By: Terry Allen
You will find that margin calls will be one of your biggest headaches when you start Forex trading and you must try to avoid them at all costs. You must learn to minimize, if not, totally eliminate these debilitating events as one of your top priorities.
Your Forex broker will generate a margin call when your useable margin drops to zero which means that you do not have enough equity to support your open positions. At such times, you will witness all your open trades closed immediately. If you had any positions open that were in negative territory, then you will automatically experience losses.
You will then have to rebuild your confidence and motivation to start trading again. This can sometimes be quite difficult because margin calls can be gut-wrenching experiences.
Margin trading can be a very effective tool because it allows you to exploit Forex leverage, which enables you to open positions valued at significant worth with just a small deposit.
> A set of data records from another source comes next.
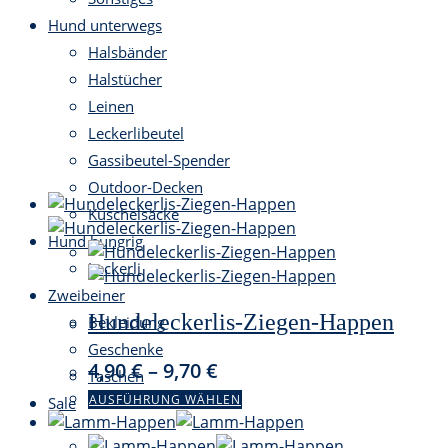
Hund unterwegs
Halsbänder
Halstücher
Leinen
Leckerlibeutel
Gassibeutel-Spender
Outdoor-Decken
Kuschelsäcke
Hund hungrig
Leckerli
Zweibeiner
Hundeleckerlis-Ziegen-Happen
Bekleidung
Geschenke
4,90
€
–
9,70
€
Taschen
Dieses
AUSFÜHRUNG WÄHLEN
Sale
Produkt
weist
For instance, if your broker has provided you with leverage of 400 to 1, then you could trade a position valued at $400,000 with just a deposit of $1000.
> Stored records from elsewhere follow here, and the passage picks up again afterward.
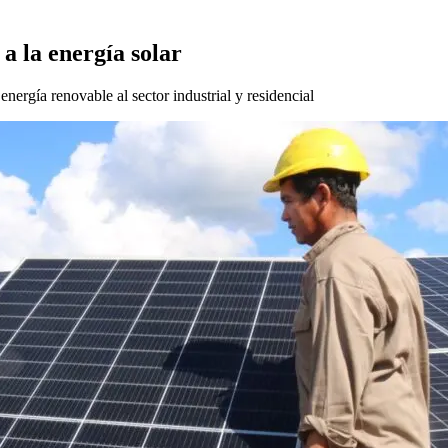
a la energía solar
nergía renovable al sector industrial y residencial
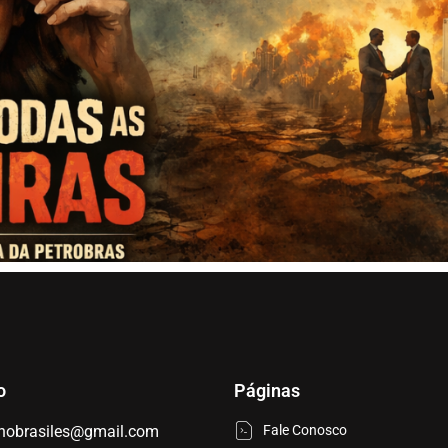
o
Páginas
nobrasiles@gmail.com
Fale Conosco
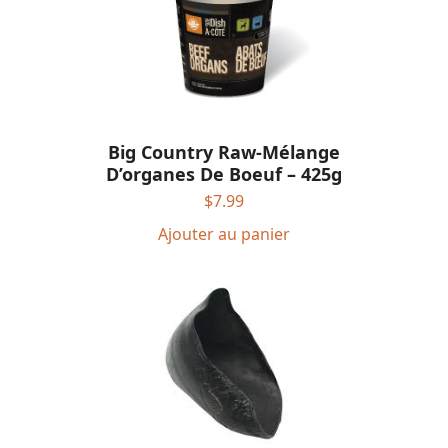
Big Country Raw-Mélange
D’organes De Boeuf – 425g
$
7.99
Ajouter au panier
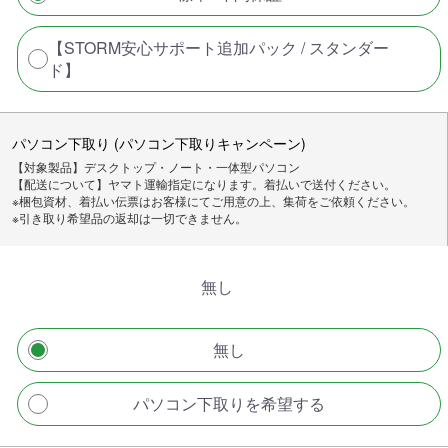
【STORM安心サポート追加パック / スタンダー
ド】
パソコン下取り (パソコン下取りキャンペーン)
【対象製品】デスクトップ・ノート・一体型パソコン
【配送について】ヤマト運輸指定になります。着払いで送付ください。
※梱包資材、着払い伝票はお客様にてご用意の上、集荷をご依頼ください。
※引き取り希望品の返却は一切できません。
無し
無し
パソコン下取りを希望する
However, there are risks associated with using leverage should price turn against your positions. In the worst case, a margin call will be issued by your broker and all your open positions closed. How can you avoid these events?
You need to adopt risk and money management strategies that will ensure that you do not overtrade by exposing your equity to unacceptable levels of risk. You must learn to control your emotions and especially not let your trading decisions be affected by greed. This can easily happen because the enormous daily turnover associated with Forex of billions of dollars, can readily influence your mind by tempting you to make unsubstantiated large gambles.
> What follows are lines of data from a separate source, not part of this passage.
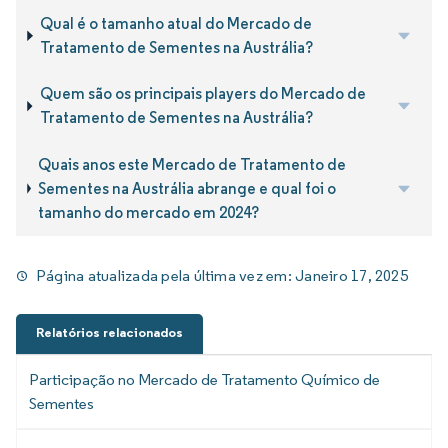
Qual é o tamanho atual do Mercado de
Tratamento de Sementes na Austrália?
Quem são os principais players do Mercado de
Tratamento de Sementes na Austrália?
Quais anos este Mercado de Tratamento de
Sementes na Austrália abrange e qual foi o
tamanho do mercado em 2024?
Página atualizada pela última vez em:
Janeiro 17, 2025
Relatórios relacionados
Participação no Mercado de Tratamento Químico de
Sementes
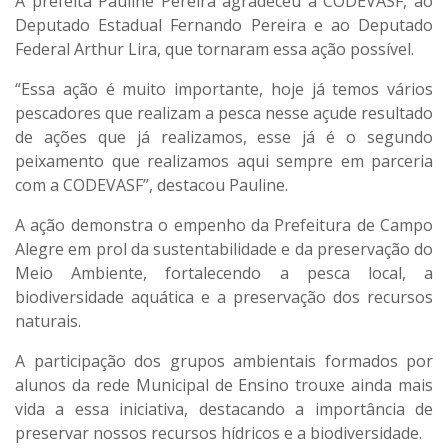
A prefeita Pauline Pereira agradeceu à CODEVASF, ao
Deputado Estadual Fernando Pereira e ao Deputado
Federal Arthur Lira, que tornaram essa ação possível.
“Essa ação é muito importante, hoje já temos vários
pescadores que realizam a pesca nesse açude resultado
de ações que já realizamos, esse já é o segundo
peixamento que realizamos aqui sempre em parceria
com a CODEVASF”, destacou Pauline.
A ação demonstra o empenho da Prefeitura de Campo
Alegre em prol da sustentabilidade e da preservação do
Meio Ambiente, fortalecendo a pesca local, a
biodiversidade aquática e a preservação dos recursos
naturais.
A participação dos grupos ambientais formados por
alunos da rede Municipal de Ensino trouxe ainda mais
vida a essa iniciativa, destacando a importância de
preservar nossos recursos hídricos e a biodiversidade.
In addition, you must realize that Forex is very dynamic in nature and can produce periods of extreme volatility which are much higher than those experienced by other markets. The combination of high volatility and leverage can be very dangerous and can easily cause you to overtrade if you are not careful.
This is one of the main reasons why so many novices obliterate their account balances so quickly. If you do not keep your trading tightly controlled under these conditions, then this is a certain way to generate margin calls. You can neutralize these effects by using sound risk and money management concepts.
Basically, you must limit the amount of your account that you will risk per trade. For instance, you must appreciate that there is a big difference between risking 2% of your total account and 10%. In the former case, you would only lose about 17% of your total account if you suffered ten consecutive losses. Under the same conditions, you would lose about 66% if you risked 10%.
If you use the lower risk per trade, then you will definitely minimize margin calls.